* Problem requirements *
Write out, character for character, every line of text in the data below, and leave the images out of your answer.

* Recorded information *
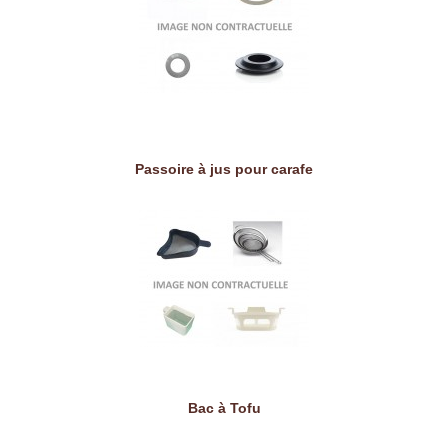
Passoire à jus pour carafe
Bac à Tofu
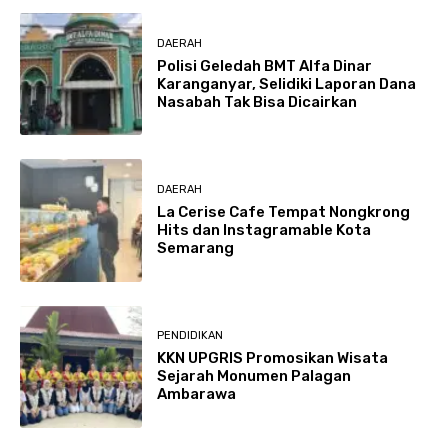
DAERAH
Polisi Geledah BMT Alfa Dinar
Karanganyar, Selidiki Laporan Dana
Nasabah Tak Bisa Dicairkan
DAERAH
La Cerise Cafe Tempat Nongkrong
Hits dan Instagramable Kota
Semarang
PENDIDIKAN
KKN UPGRIS Promosikan Wisata
Sejarah Monumen Palagan
Ambarawa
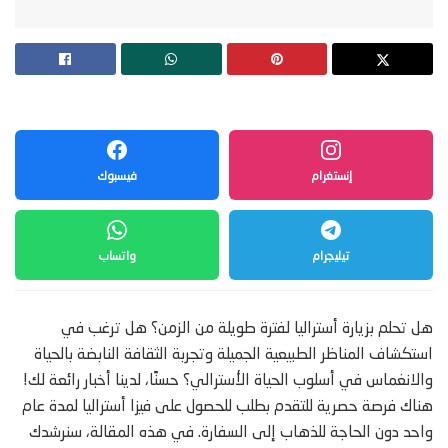
إنستغرام
فيسبوك
تيليجرام
واتساب
هل تحلم بزيارة أستراليا لفترة طويلة من الزمن؟ هل ترغب في
استكشاف المناظر الطبيعية الجميلة وتجربة الثقافة النابضة بالحياة
والانغماس في أسلوب الحياة الأسترالي؟ حسنًا، لدينا أخبار رائعة لك!
هناك فرصة حصرية للتقدم بطلب للحصول على فيزا أستراليا لمدة عام
واحد دون الحاجة للذهاب إلى السفارة. في هذه المقالة، سنرشدك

* Task result *
Passoire à jus pour carafe
Bac à Tofu
DAERAH
Polisi Geledah BMT Alfa Dinar
Karanganyar, Selidiki Laporan Dana
Nasabah Tak Bisa Dicairkan
DAERAH
La Cerise Cafe Tempat Nongkrong
Hits dan Instagramable Kota
Semarang
PENDIDIKAN
KKN UPGRIS Promosikan Wisata
Sejarah Monumen Palagan
Ambarawa
إنستغرام
فيسبوك
تيليجرام
واتساب
هل تحلم بزيارة أستراليا لفترة طويلة من الزمن؟ هل ترغب في
استكشاف المناظر الطبيعية الجميلة وتجربة الثقافة النابضة بالحياة
والانغماس في أسلوب الحياة الأسترالي؟ حسنًا، لدينا أخبار رائعة لك!
هناك فرصة حصرية للتقدم بطلب للحصول على فيزا أستراليا لمدة عام
واحد دون الحاجة للذهاب إلى السفارة. في هذه المقالة، سنرشدك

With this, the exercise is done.